É PRECISO SER MAIS ESPERTO


Lágrimas já nem mais escorriam dos rostos depois de tanto tempo enfiados no velório que já se estendia por horas. É sempre assim. Um bando de gente em volta de um amontoadinho de carne. Dentro de uma caixinha de madeira. Carne pálida. Mal passada, poderia se dizer. E na verdade todos sabiam disso. Cada um dos vivos que ali estavam devia estar com algum pensamento diferente. Uma mulher estava cochilando num banco de madeira. Não agüentou a tirada. Ela ia com a cabeça lá na frente e voltava de um susto, quando de repente, fechava os olhos novamente e cedia para o outro lado. Como se estivesse dentro de um ônibus num dia de verão fedorento. Talvez sonhasse. Sonhos pequenos. Diversos minisonhos.
Enquanto alguém preparava mais café um cachorro entrou pela porta esfregando a bunda no chão. Devia estar com coceira. Ou se masturbava. Ele usava as patas da frente e a parte de trás fica sentada se arrastando debaixo do amontoadinho de carne pálida dentro da caixinha de madeira. Fazia isso em círculos. Um senhor de rosto vermelho pegou uma varinha de algum lugar e espantou o bicho.

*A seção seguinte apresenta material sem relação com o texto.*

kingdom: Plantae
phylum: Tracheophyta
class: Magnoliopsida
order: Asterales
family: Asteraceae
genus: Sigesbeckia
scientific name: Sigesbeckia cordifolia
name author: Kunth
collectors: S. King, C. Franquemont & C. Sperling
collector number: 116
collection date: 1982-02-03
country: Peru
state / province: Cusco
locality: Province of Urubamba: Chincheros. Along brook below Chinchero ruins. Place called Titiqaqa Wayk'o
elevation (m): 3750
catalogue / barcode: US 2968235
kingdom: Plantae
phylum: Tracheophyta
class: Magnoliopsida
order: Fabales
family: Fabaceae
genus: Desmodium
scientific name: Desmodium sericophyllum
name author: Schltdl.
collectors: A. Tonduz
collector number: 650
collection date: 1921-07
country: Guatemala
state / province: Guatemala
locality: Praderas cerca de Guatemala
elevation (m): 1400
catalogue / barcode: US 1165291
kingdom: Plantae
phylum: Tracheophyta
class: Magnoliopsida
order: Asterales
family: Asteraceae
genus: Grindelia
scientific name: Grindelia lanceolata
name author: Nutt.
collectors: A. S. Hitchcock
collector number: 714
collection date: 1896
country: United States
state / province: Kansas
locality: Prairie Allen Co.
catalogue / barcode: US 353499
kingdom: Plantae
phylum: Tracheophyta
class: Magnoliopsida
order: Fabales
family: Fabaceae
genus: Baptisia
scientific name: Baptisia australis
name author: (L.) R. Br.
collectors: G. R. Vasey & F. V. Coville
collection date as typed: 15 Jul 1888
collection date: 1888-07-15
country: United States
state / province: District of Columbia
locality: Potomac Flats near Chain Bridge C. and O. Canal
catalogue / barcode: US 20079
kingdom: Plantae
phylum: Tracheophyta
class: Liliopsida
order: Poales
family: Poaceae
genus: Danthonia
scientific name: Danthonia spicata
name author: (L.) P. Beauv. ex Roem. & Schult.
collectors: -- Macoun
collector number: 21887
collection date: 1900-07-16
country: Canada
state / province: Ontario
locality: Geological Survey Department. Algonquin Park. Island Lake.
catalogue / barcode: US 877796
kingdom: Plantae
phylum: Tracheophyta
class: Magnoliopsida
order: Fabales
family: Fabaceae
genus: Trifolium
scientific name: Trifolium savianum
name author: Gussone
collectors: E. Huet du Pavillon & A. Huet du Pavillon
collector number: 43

– Vamos imundícia. Passa, passa. – Dizia o homem e espetava a varinha.
– Vai logo! – Deu um ponta pé e o cachorro foi embora chorando.
No mesmo instante entrou o dono do amontoadinho de carne pálida dentro de uma caixinha de madeira. Estava visivelmente bêbado. Fedia o pobre infeliz. Chorava. Mas ele era o Juarez, marido do amontoadinho de carne pálida. Tentavam acalmar o Juarez. Ele não ouvia ninguém, estava abraçado como um bebezinho na morta. Cheguei perto.
– Cara, vanha aqui, você está exausto. Todos estamos. – Falei baixinho essas coisas que se falam e que são sempre hipócritas.
Fomos até a rua. Eu sempre levava no bolso do paletó um cantil com um bom uísque que não deixava ninguém beber. Mas fiquei com dó do imbecil. Virou inteiro. Realmente era um imbecil.
Voltou e sentou-se. Silenciou. Estava estranho. Levantou devagar e caminhou até o defunto pálido.
– Viram? Ele só estava muito abalado – resmungou um senhora numa cadeira de rodas sem as duas pernas - ,coitadinho.
Ele começou a passar a mão no rosto do que um dia foi sua esposa. Alisava devagar. As lágrimas retornaram. Tudo de novo. Depois de horas de sossego voltavam aqueles sons de narizes entupidos de ranho. Ele ficava alisando. E colocou a mão dentro das calças que o corpo vestia. Do defunto. Que cara nojento – eu pensei. Ele estava realmente se entregando àquilo. Começaram todos a se olharem.
– Tire a mão da minha filha, seu porco imundo, pervertido. – Gritava soluçando a sogra do homem necrófilo. A festa estava no auge.
A velha se grudou nele e lançou um soco em seu nariz. Um filete de sangue escorria enquanto ele acelerava sua brincadeira. Estava atormentado. É difícil uma perda. A velha pirou. Os dois se foram ao chão. A caixinha com o amontoadinho de carne pálida desabou sobre os dois lutadores. O corpo caiu de bruços. O bêbado arriscou uma investiga subindo em sua amada. Mas foi imobilizado pelo senhor de cara vermelha. E meu uísque acabado. Pensava nisso enquanto assistia os convidados montarem a caixinha de madeira e colocar o amontoadinho de carne pálida lá para dentro novamente.
Tudo se acalmara. O bêbado estava dormindo fundo no banco do carro do rosto vermelho. Já era de manhã. Fui até uma lanchonete e enchi meu cantil com qualquer porcaria barata. Voltei e sentei do lado de fora. O mesmo cachorro atrevido passou por mim. Parecia mais alegre que antes. Dava para ver a expressão. Percebe-se quando um cão está feliz. Suas sobrancelhas ficam arqueadas, sua língua para fora. E eles caminham saltitando e meio de lado. Uma cara de safado. Passou olhando para mim e atravessou a rua. Despreocupado. Às vezes deve ser bom ser um simples cão. Mas para isso é preciso ser mais esperto.